Earlier we noted just how wide-reaching the street performance market has become. So, where are the target areas for future growth and success?

“Street performance for new trucks should take off soon,” predicts JET’s Nicholas “A large number of consumers held onto their trucks a few years longer than in years past, and when they enter the new truck market again we expect them to spend money on upgrades.”

Diesels included.

“The diesel performance exhaust market is evolving and as it matures, we see some opportunity in providing a street-legal product line that can work with the engine management systems and compliment horsepower,” notes Waitas of MagnaFlow.

Engine swaps have been targeted as another area of interest.

“We’re seeing a dramatic increase in the number of newer, fuel-injected engine swaps taking place with the GM LS engine being the most dominant, and anticipate that this number will only continue to rise as the parts become more readily available from boneyards,” says Carlson of Auto Meter. “We’re also keeping an eye on mid-1970s to early ’90s performance cars (Camaros, Firebirds, G-bodies, etc.) to make a comeback in the near future.”

One strong customer base is the group looking to take its street performance to the next level on the track.

“I see the next growing trend for performance enthusiasts is with the standing mile runs taking place in areas such as California and Texas,” says Wilson of Centerforce. “Similar to the top-speed runs found at the Bonneville Salt Flats, the standing mile has a better chance for growth because of the availability in different locations around the country.”

Aeromotive’s Powell believes that no matter where you look in the street performance market, chances are you’ll find something to be optimistic about.

“Let’s face it; none of us are going to slow down anytime soon.
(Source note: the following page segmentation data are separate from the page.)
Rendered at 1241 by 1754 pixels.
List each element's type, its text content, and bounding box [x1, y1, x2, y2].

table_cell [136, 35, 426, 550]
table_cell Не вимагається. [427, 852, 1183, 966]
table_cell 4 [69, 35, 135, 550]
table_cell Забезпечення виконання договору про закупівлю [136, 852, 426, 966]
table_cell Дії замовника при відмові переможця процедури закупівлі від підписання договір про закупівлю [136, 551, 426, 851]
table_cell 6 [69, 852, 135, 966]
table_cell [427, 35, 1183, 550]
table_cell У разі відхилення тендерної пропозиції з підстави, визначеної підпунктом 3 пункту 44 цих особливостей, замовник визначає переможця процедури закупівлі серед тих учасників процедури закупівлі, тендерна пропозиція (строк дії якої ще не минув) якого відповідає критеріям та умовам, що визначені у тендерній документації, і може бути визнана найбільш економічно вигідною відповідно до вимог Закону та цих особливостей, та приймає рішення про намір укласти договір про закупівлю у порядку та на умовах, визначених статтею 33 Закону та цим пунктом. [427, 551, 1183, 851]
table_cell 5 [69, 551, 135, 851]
Neither are our cars,” he says. “There will always be that need to build it better. Every aspect of a vehicle is that way today and will be tomorrow. There is a new push for doing it more efficiently now, but that still doesn’t change the core desire for speed and performance.”

Get to Work

If you’re as jazzed about the street performance market as our panel is, then it’s time to get to work.

“Keeping pushing the benefits of performance with good fuel efficiency,” reminds Nicholas. “Actively work the customer to find out what they might have planned for the future and let them know you’re ready to set them up with top-of-the-line products.”

And don’t forget to do your homework.

“Understanding today’s performance aftermarket is about having access to information,” Waitas believes. “Staying informed as to the latest and greatest via print publications and seeking out the massive amount of information on the Internet can help keep shops abreast in today’s fast-paced market.”

Wilson agrees that knowledge is a key.

“Make sure that your sales and technical people have the best knowledge,” he suggests. “Make sure that customers buy from you because they trust you and that you have so much more to offer than price alone. That is where you build a customer base and grow your name.”

Powell says it’s about loving what you do.

“Be a student of the industry,” he recommends. “I can’t tell you how many times customers talk to us about what they are doing and what they plan to purchase or do, and we turn them on to some new product or some solution that makes their lives so much easier and hopefully that much more affordable. I think guys need advice more than anything anymore. If you learn about your products and learn about options out there and can turn guys on to that, they will value the relationship with you more than you might know.”

The street performance market has been built on trust, information and passion.

“Make sure you’re connecting with your customers and building relationships-”both in person and online,” notes Carlson. “In a society where consumer purchases and purchase decisions are increasingly impacted by the Internet, don’t neglect your presence there.”

It’s just one more highway for you to conquer.